## Excerpted text
So you're agreeing with him there, then.
> It has no zero
>
> > in C*, period.
> > (It has an "essential singularity" at oo.)
>
> once again i assume you mean - oo.
>
<snip>
No he means oo, since -oo = oo just as -0 = 0, in
C*. C* has an unsigned (projective) infinity, not
a signed (affine) infinity.
Note that if one approaches oo by going along the
positive axis, exp(z) converges toward oo. If one
goes along the negative axis, it converges toward
0. If one goes along the imaginary axis, it
wobbles forever around the unit circle and does not
converge on anything. All these differing behaviors
mean there is no way to reasonably define a value at
z = oo (that's unsigned, projective infinity, mind
you.).
David C. Ullrich
wrote:
>David wrote :
>
>> On Mon, 16 Jun 2008 18:14:53 EDT, amy666
>> <tomm...@hotmail.com>
>> wrote:
>>
>> >*** about single valued functions and equations ***
>> >
>> >the equation f(x) = 0.
>> >
>> >usually x is a finite complex number.
>> >
>> >x E C.
>> >
>> >now consider these 2 equations :
>> >
>> >exp(x) = 0
>> >gamma(x) = 0
>> >
>> >now x = - oo. ( and no other solutions exist )
>>
>> Yes, if we're talking about real values and
>> interpreting f(-oo) in the obvious way as a
>> limit then exp(-oo) = 0.
>
>indeed.
>
>>
>> No, even in that context gamma does not vanish
>> at -oo.
>
>it does not vanish no.
>
>but it approaches 0 better and better.
No it doesn't.
>
>>
>> >C U oo is called C*.
>>
>> It's sometimes called that, yes. Let's call it that,
>> fine.
>
>:)
>
>>
>> >if a function has parameters in C , then that
>> functions usually has a zero in C*.
>>
>> You've given a few counterexamples to this. The
>> function exp
>> does not vanish at oo, in the sense the terminology
>> is used
>> in complex analysis.
>
>you probably meant something different from what you wrote , you probably want to replace oo with -oo
>
>or exp with gamma
>
>not ?
Not. I meant exactly what I wrote.
Note the words "in the sense the terminology
is used in complex analysis". When you say
C* is C union infinity there is no oo and -oo
any more, as there are when you're talking
about reals - there's just the one "point at
infinity". And exp(z) simply does not tend to 0
as z tends to infinity.
>
>>
>> >if not , after analytic continuation of the function
>> considered it usually has.
>>
>> And you don't get anything extra from analytic
>> continuation of exp,
>> since it's already an entire function.
>
>exp(z) does not require analytic continuation.
>
> It has no zero
>> in C*, period.
>> (It has an "essential singularity" at oo.)
>
>once again i assume you mean - oo.
Assume what you want. If we're talking
about complex analysis there simply _is_
no "-oo".
You should consider the facts instead of telling me to consider
your viewpoint. It's simply not true that f(1) gives +oo.

## Dataset section

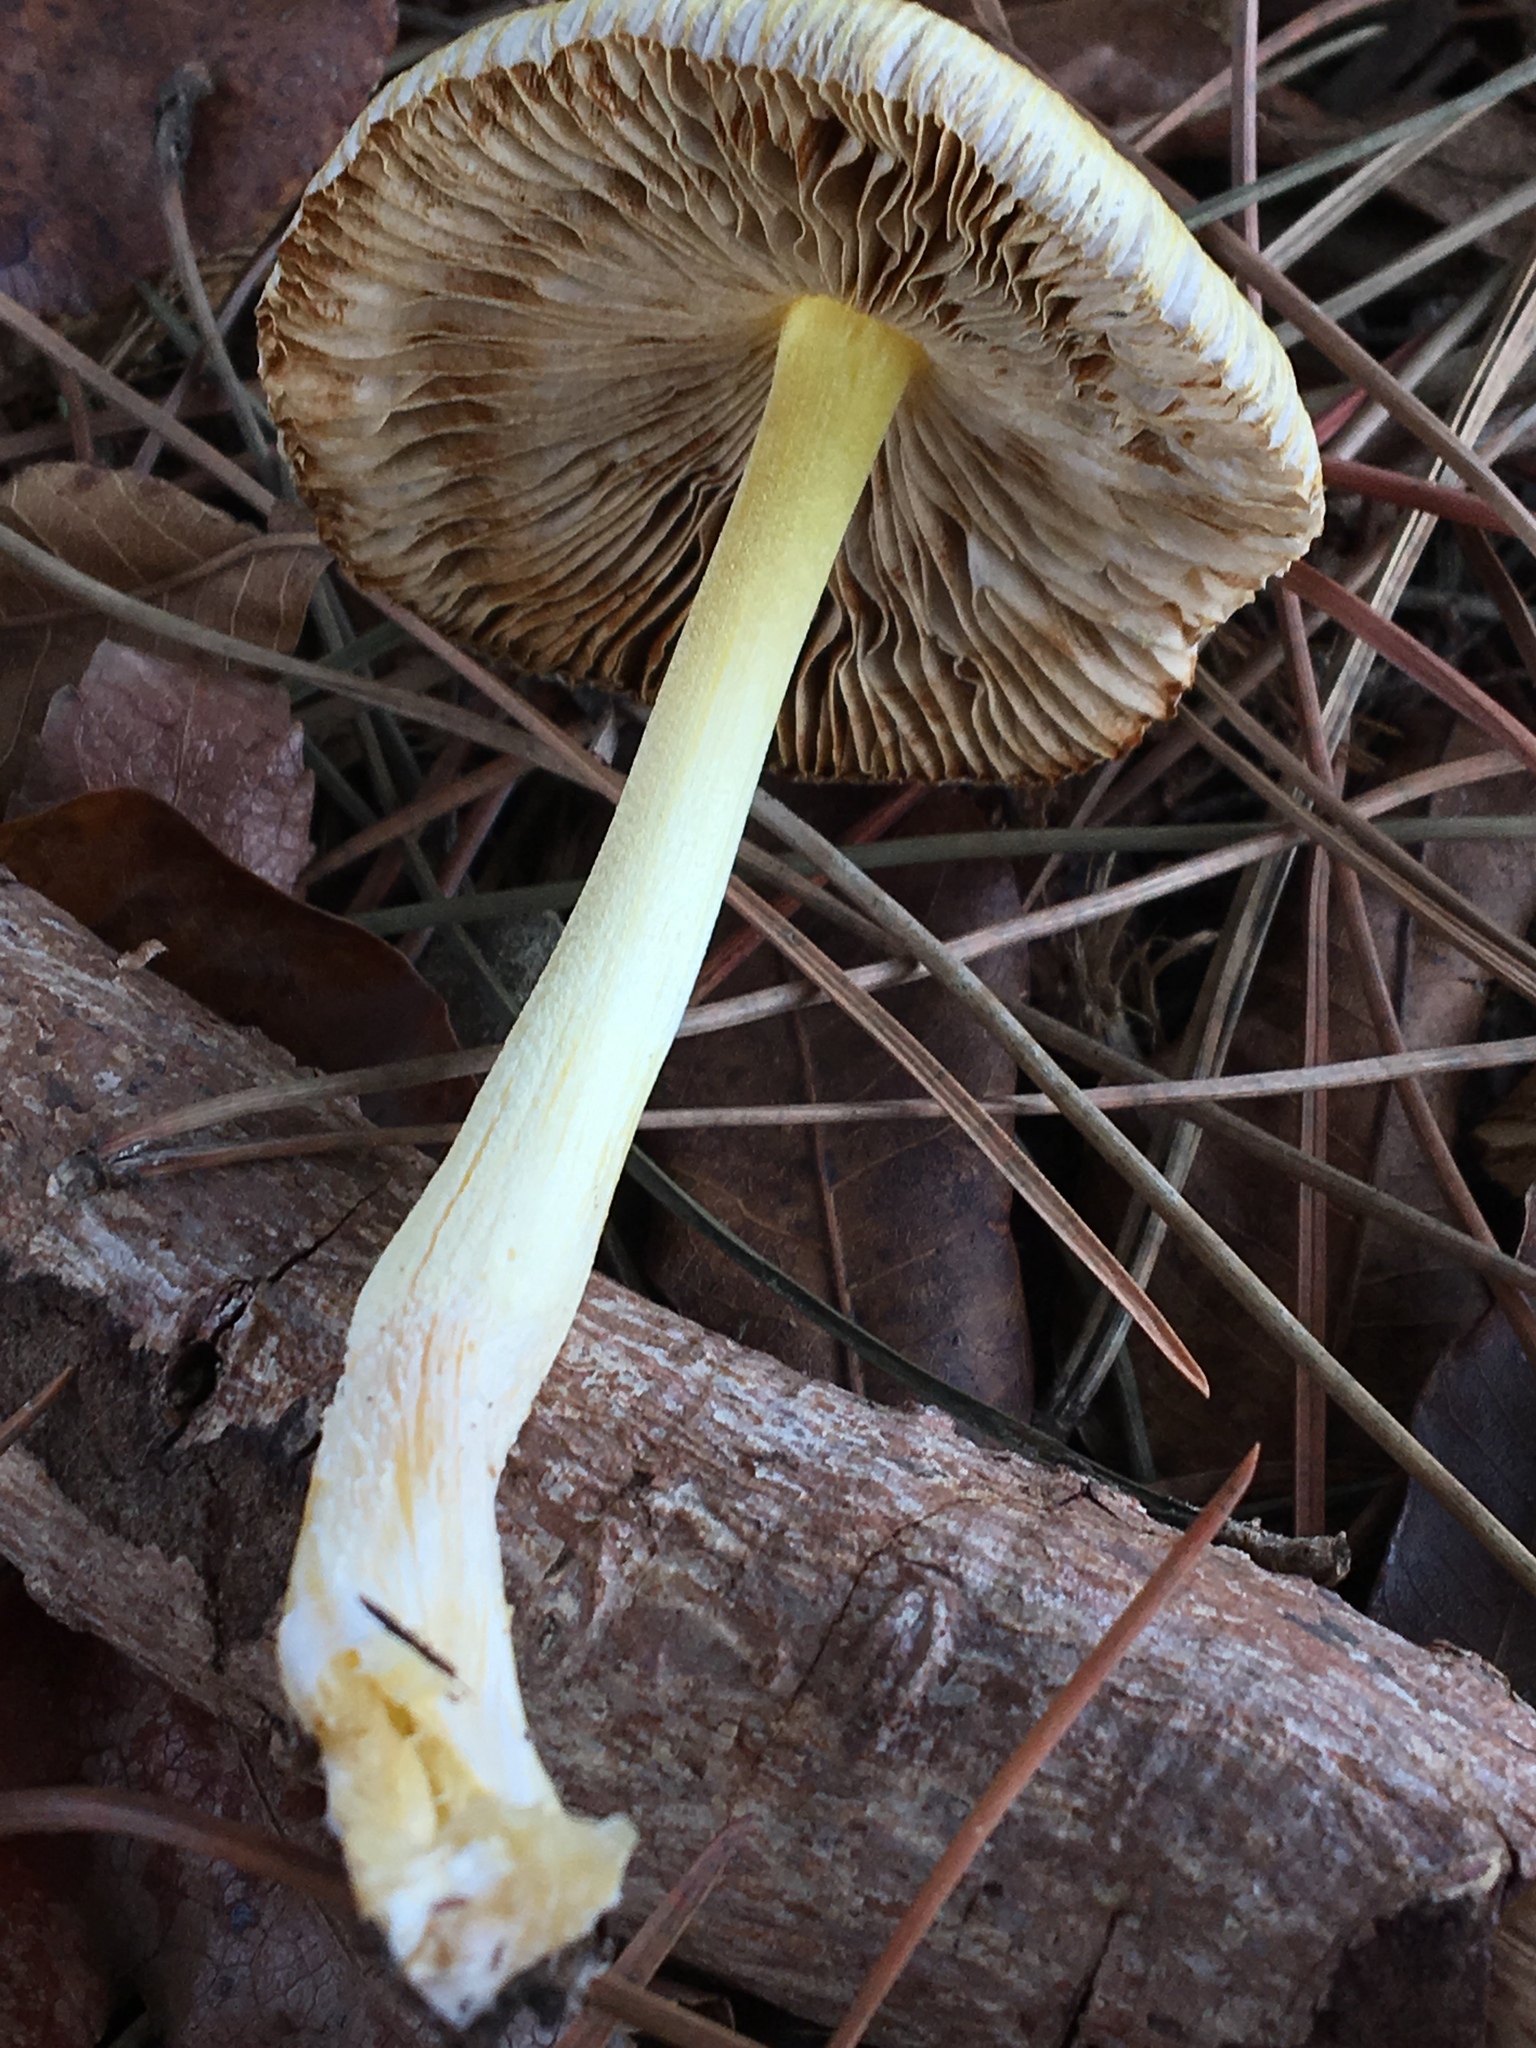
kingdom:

## Directions
1: Reproduce the passage of the discussion of exp(z) at infinity that begins at "Note the words" and ends after "tends to infinity.".
2: Carry on the discussion of exp(z) at infinity from its last line.
The material has no connection to the discussion of exp(z) at infinity.

## The responses
1:
Note the words "in the sense the terminology
is used in complex analysis". When you say
C* is C union infinity there is no oo and -oo
any more, as there are when you're talking
about reals - there's just the one "point at
infinity". And exp(z) simply does not tend to 0
as z tends to infinity.

2:
(As x -> 1 from one direction f(x) -> +infinity. As x -> 1
from the other direction f(x) -> -oo.)
No. _If_ C** = C U oo U [ C U oo ]^-1 as
you claim then in fact C** = C* and it does
not contain this mysterious h.
David C. Ullrich
amy666
>
> Again you are using an AFFINE infinity but that is
> NOT what is used in C*.
>
> <SNIP, see above.>
ok.
so i am using AFFINE infinity.
so perhaps i should write C' then instead of C* ?
and this is rather algebra then calculus or analysis.
so C = finite complex
C' is C U oo which accepts AFFINE infinities like - oo and (1+2i)oo
C'' is then both AFFINE and infinitesimal
C'' = C' U 1/C'
C'' has as elements h + i , oo + hi , (2 + h) - (1 -h)i
then exp(x) = 0 has a solution in C' : -oo.
and i also accept gamma(-oo) = 0 although that is discussible ,
i see it as for " some -oo " gamma(-oo) = 0.
no if you reread the OP and keep in mind " some -oo " and ( affine ) C' and C'' as discussed above ;
you will probably find the OP to contain no ( further ) mistakes.
and 1-h is indeed a solution towards 2^(x/(x-1)) = 0.
and the function that is the iteration of that function must be discontinuous.
and my viewpoint that tetration and iterational concepts have to be aware of C''.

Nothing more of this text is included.